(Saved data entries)
== Segment start ==

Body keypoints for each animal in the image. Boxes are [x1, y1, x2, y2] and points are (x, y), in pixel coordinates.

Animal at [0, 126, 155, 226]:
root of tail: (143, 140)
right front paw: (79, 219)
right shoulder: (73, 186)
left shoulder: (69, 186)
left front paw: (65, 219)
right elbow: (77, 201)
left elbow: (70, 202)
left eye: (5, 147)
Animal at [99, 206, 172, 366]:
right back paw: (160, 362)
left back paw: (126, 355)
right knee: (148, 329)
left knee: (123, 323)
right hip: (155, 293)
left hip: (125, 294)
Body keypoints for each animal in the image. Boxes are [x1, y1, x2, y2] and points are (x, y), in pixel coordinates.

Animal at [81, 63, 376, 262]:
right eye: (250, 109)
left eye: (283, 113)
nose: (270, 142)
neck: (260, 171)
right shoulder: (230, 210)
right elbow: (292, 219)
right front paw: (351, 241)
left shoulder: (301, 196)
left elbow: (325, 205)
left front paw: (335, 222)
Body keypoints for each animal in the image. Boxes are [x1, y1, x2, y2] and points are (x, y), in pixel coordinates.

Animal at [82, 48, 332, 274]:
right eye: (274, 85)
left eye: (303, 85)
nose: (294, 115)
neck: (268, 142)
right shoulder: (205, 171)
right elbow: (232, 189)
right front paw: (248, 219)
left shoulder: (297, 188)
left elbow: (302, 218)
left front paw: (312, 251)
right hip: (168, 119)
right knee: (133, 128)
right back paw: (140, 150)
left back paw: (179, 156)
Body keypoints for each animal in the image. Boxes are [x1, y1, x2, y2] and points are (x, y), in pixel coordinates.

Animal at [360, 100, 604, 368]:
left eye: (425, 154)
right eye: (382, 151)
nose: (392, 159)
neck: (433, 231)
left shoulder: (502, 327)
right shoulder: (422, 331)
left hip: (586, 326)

== Segment end ==

### WHAT THE EXERCISE ASKS
Print the line that contains "nose: (392, 159)", then every later line of the entries above up to and including the last, all exactly as written.

### ANSWER TO THIS TASK
nose: (392, 159)
neck: (433, 231)
left shoulder: (502, 327)
right shoulder: (422, 331)
left hip: (586, 326)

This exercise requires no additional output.